RDC : la guerre dans l’Est entraîne le stress opérationnel et le dysfonctionnement physique des militaires (étude)

Un travail de mémoire défendu mercredi 7 décembre à Kinshasa a mis en évidence l’impact du stress opérationnel sur l’efficience cognitive des militaires congolais engagés dans les zones de conflit de l’est de la République démocratique du Congo (RDC), soulignant le manque de préparation et de prise en charge psychologique au sein des forces armées.

La soutenance s’est tenue dans l’enceinte de la Clinique Kinoise, dans la commune de la Gombe, en présence d’un jury composé de professeurs de l’Université de Ngaoundéré, au Cameroun, et de l’Université des Martyrs du Congo (UNIM-RDC), dans le cadre d’une coopération interuniversitaire.

Réalisée par l’étudiant Irenge Ciringwi Deogratias, l’étude analyse la relation entre le stress opérationnel et l’efficience cognitive des militaires déployés dans l’est de la RDC, une région en proie depuis plusieurs années à des conflits armés persistants.

« Les militaires congolais sont soumis à des conditions extrêmes marquées par la peur, la perte, la privation et une exposition continue à la mort », a déclaré le chercheur.

« Ce contexte crée un stress opérationnel intense qui, au-delà de ses effets physiologiques, entraîne une altération progressive des fonctions cognitives telles que la mémoire, l’attention, la concentration et la prise de décision. »

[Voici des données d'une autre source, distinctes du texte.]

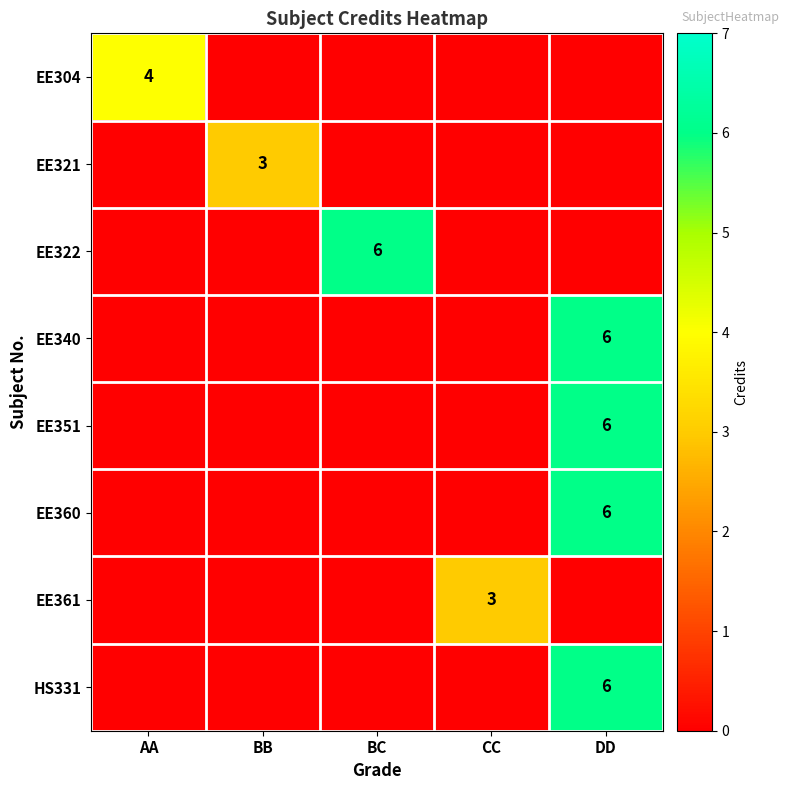

At which label does EE340 reach its minimum?

AA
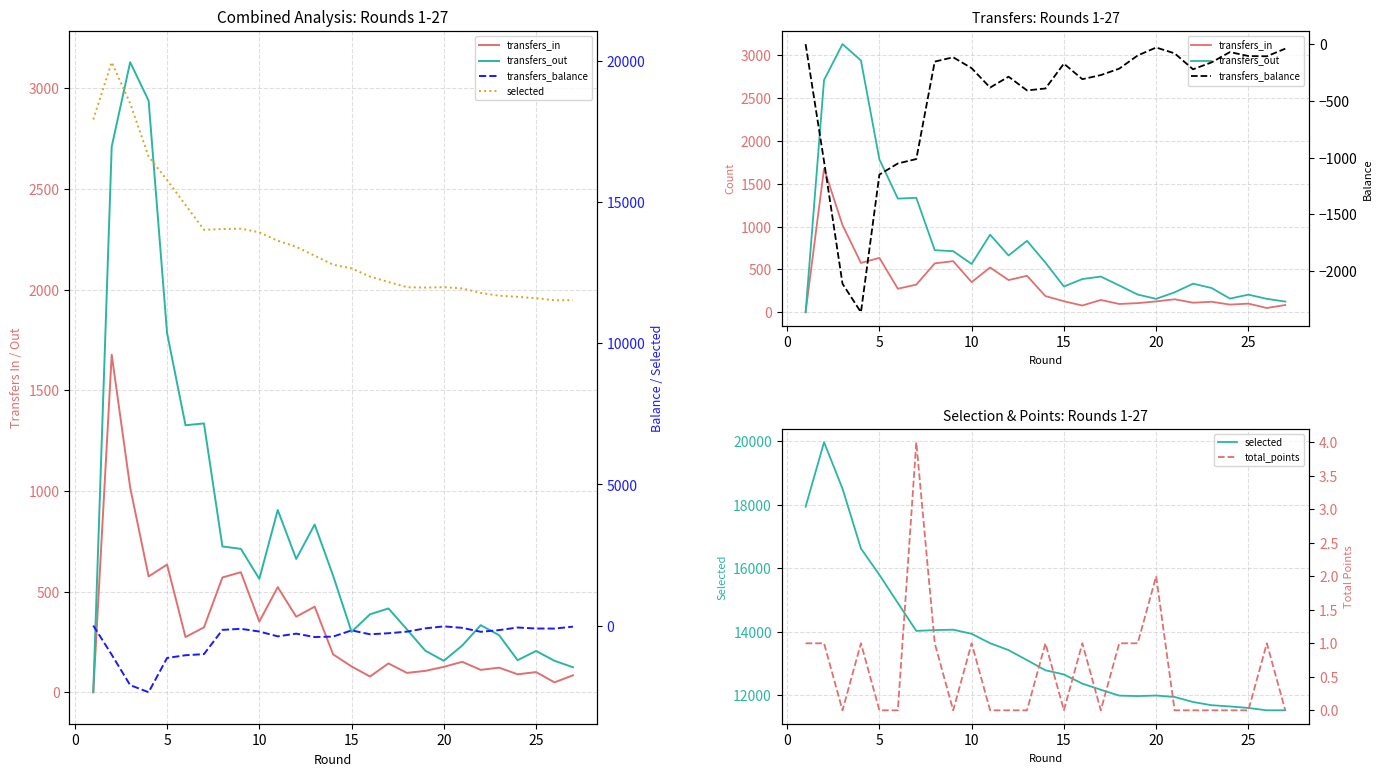

What is the average value of the transfers_in series?

330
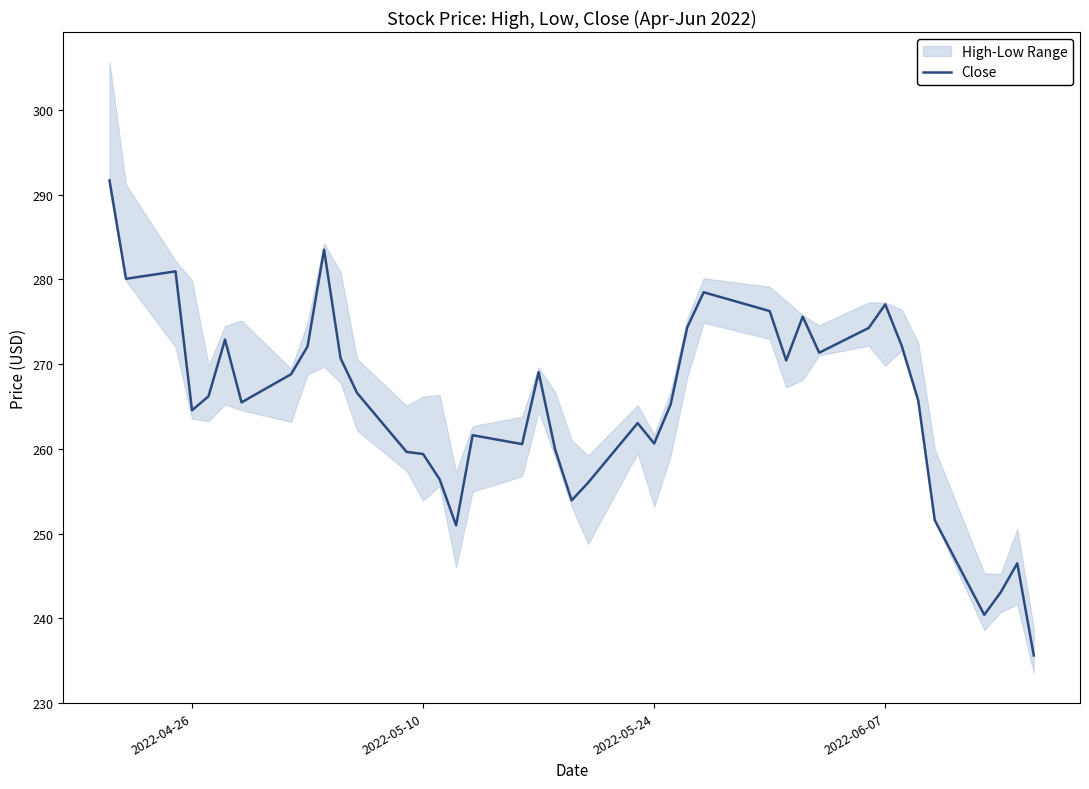

What is the maximum value for Close?

291.7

Enquête menée dans l’est du pays

L’étude repose sur une approche mixte, qualitative et quantitative. Des enquêtes ont été menées auprès de 300 militaires déployés dans trois zones de conflit l’Ituri, Beni et Walikale à l’aide de questionnaires basés sur des échelles d’évaluation du stress opérationnel et de l’efficience cognitive.

Des outils complémentaires ont été adressés aux professionnels de santé militaire et aux commandants afin d’identifier des signes observables de troubles cognitifs.

Les résultats montrent que la majorité des militaires interrogés présentent un niveau élevé de stress opérationnel, souvent accompagné de symptômes d’épuisement mental, d’anxiété et de désorientation cognitive.

À Walikale, les niveaux de stress observés sont particulièrement élevés.

Selon l’étude, environ 29 % des militaires évalués présentent des troubles du langage et de la mémoire en corrélation directe avec le stress opérationnel.

« Plus l’intensité du stress augmente, plus les capacités mentales des militaires tendent à se détériorer », a expliqué Irenge Ciringwi Deogratias, ajoutant que ces troubles affectent directement la performance et la capacité d’adaptation en situation de combat.

Absence de préparation psychologique

Sur le plan psychologique, le mémoire met en évidence la prévalence de troubles liés à l’exposition répétée à la violence, notamment le trouble de stress post-traumatique, les troubles anxiodépressifs et le désengagement émotionnel. L’absence de dispositifs institutionnels de soutien psychologique au sein des Forces armées de la RDC (FARDC) accentue la vulnérabilité des soldats, selon l’étude.

« Ce qui a manqué aux militaires, c’est d’abord la préparation psychologique », a souligné le chercheur.

« Avant leur déploiement sur les lignes de front, ils ne sont pas préparés psychologiquement, et il n’existe pas de service spécialisé pour les accompagner avant, pendant et après les opérations. »

Recommandations et réformes en cours

Le mémoire recommande notamment la création d’un service de santé mentale militaire doté de psychologues cliniciens, de psychiatres et de neuropsychologues, l’intégration de modules de psychologie opérationnelle et de gestion du stress dans la formation militaire, ainsi que la mise en place de programmes de rotation des troupes et de débriefing psychologique post-mission.

Pour le professeur Akilimali, membre du jury, ces propositions sont applicables.

« Les propositions données par les chercheurs sont réalisables et peuvent être mises en œuvre en République démocratique du Congo, car la volonté politique du chef de l’État est présente », a-t-il déclaré.

« Lorsqu’il sera informé de ces travaux scientifiques, il y a de grandes chances que des actions concrètes soient entreprises pour améliorer la situation des militaires en RDC. »

Depuis l’avènement du président Félix Tshisekedi, des efforts ont été engagés pour améliorer les conditions de vie des militaires, notamment par la revalorisation des soldes, un facteur clé dans la réduction du stress opérationnel, selon des analystes. Toutefois, le mémoire souligne que ces avancées doivent être accompagnées de mesures structurelles durables en matière de santé mentale.


L’étude ouvre enfin la voie à de futures recherches sur l’impact des interventions psychothérapeutiques, l’évolution à long terme des fonctions cognitives après des déploiements prolongés et la comparaison des stratégies de gestion du stress entre différentes armées africaines, dans une situation où la santé mentale des soldats demeure largement sous-estimée.